C.J. Rylands asked if the main drug of choice was heroin.

“Is the issue heroin?” Rylands asked Kerner, who replied that methamphetamine now appears to be more widely used

“We’ve swung from that to methamphetamine about a year ago,” he said. Still, Kerner said, the effects of injecting heroin and other controlled substances linger.

He mentioned a previous Opportunity House house manager who died recently following a long battle with Hepatitis C.

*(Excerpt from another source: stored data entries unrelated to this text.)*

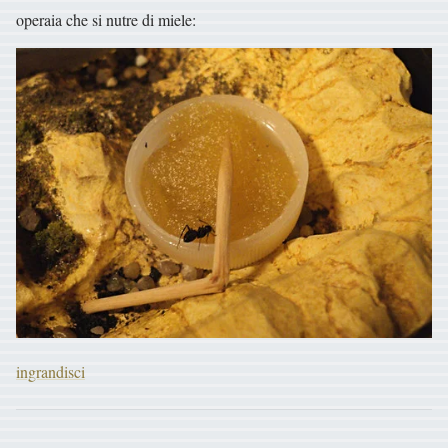
operaia che si nutre di miele:
ingrandisci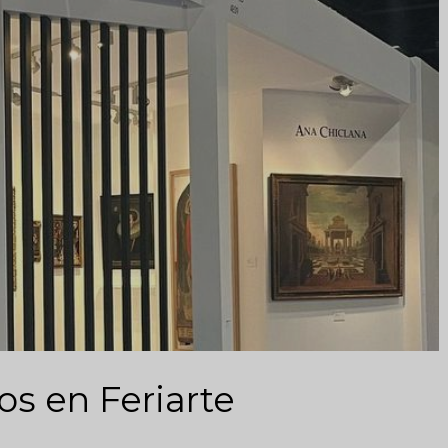
os en Feriarte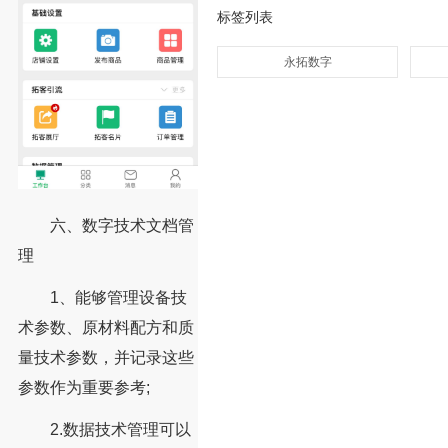
标签列表
永拓数字
六、数字技术文档管
理
1、能够管理设备技
术参数、原材料配方和质
量技术参数，并记录这些
参数作为重要参考;
2.数据技术管理可以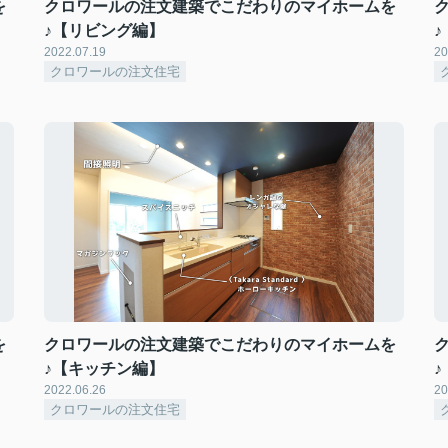
を
クロワールの注文建築でこだわりのマイホームを
♪【リビング編】
2022.07.19
20
クロワールの注文住宅
を
クロワールの注文建築でこだわりのマイホームを
♪【キッチン編】
2022.06.26
20
クロワールの注文住宅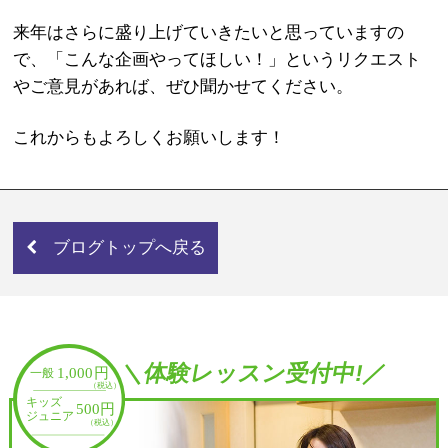
来年はさらに盛り上げていきたいと思っていますの
で、「こんな企画やってほしい！」というリクエスト
やご意見があれば、ぜひ聞かせてください。
これからもよろしくお願いします！
ブログトップへ戻る
＼体験レッスン受付中!／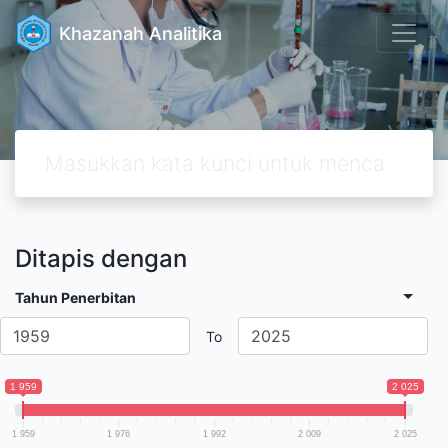
Khazanah Analitika
Ditapis dengan
Tahun Penerbitan
To
1 959
2 025
1 959
1 976
1 992
2 009
2 025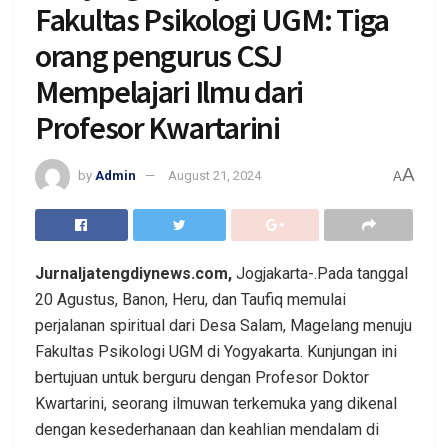
Fakultas Psikologi UGM: Tiga
orang pengurus CSJ
Mempelajari Ilmu dari
Profesor Kwartarini
A
by
Admin
August 21, 2024
A
Jurnaljatengdiynews.com,
Jogjakarta-.Pada tanggal
20 Agustus, Banon, Heru, dan Taufiq memulai
perjalanan spiritual dari Desa Salam, Magelang menuju
Fakultas Psikologi UGM di Yogyakarta. Kunjungan ini
bertujuan untuk berguru dengan Profesor Doktor
Kwartarini, seorang ilmuwan terkemuka yang dikenal
dengan kesederhanaan dan keahlian mendalam di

“He contracted Hepatitis C from a dirty needle a couple decades ago, and most insurance companies won’t cover the treatment for Hep C until you reach Stage 3 or Stage 4 liver disease, and that window was so short for him that by the time they were willing to pay for the medication, it was too late,” Kerner said. “And it’s a solvable problem. There’s a lot of communities in this state that are shooting themselves right in the foot by opposing harm reduction programs. The evidence that they work [to stop the transmission of blood-borne pathogens in a community] is overwhelming; it’s not debatable.”

The Upshur-Buckhannon Health Department offers a harm reduction clinic and syringe access program once a month in Buckhannon.

Information coordinator and city grant writer Callie Cronin Sams, who found the used syringes while playing with her daughter at the park, said she didn’t want to leave community members with the impression the parks are “overrun” with needles.

“I definitely think it was great that Jerry brought that up in his last report, but I did think it is worth noting, too, that [my daughter] is almost four now, and we’re probably at City Park at least once a week, and that’s the first time that’s happened,” Sams said. “So it’s good to be vigilant, but I don’t think it’s like the park is overrun. It’s still safe to go to the parks, it’s fun to be outside at the parks.”

Councilman Robbie Skinner said, “But it’s also very important for parents to know the surroundings of their kids because at four, she’s quite mobile, and if you’d had your head turned for just two seconds, she could have picked that up and thought it was neat.”

Kerner also reported the Opportunity House was about halfway finished with research it’s conducting through funding from the Rural Communities Opioid Response Program-planning grant it received earlier this year.

The grant funds developing local stakeholder partnerships, conducting needs assessments and developing plans to implement and sustain substance use disorder (including opioid use disorder) prevention, treatment and recovery interventions, according to a previous article.

“Our goals through this process will be to expand services by becoming licensed behavioral health provider and increasing our residential capacity,” Kerner said.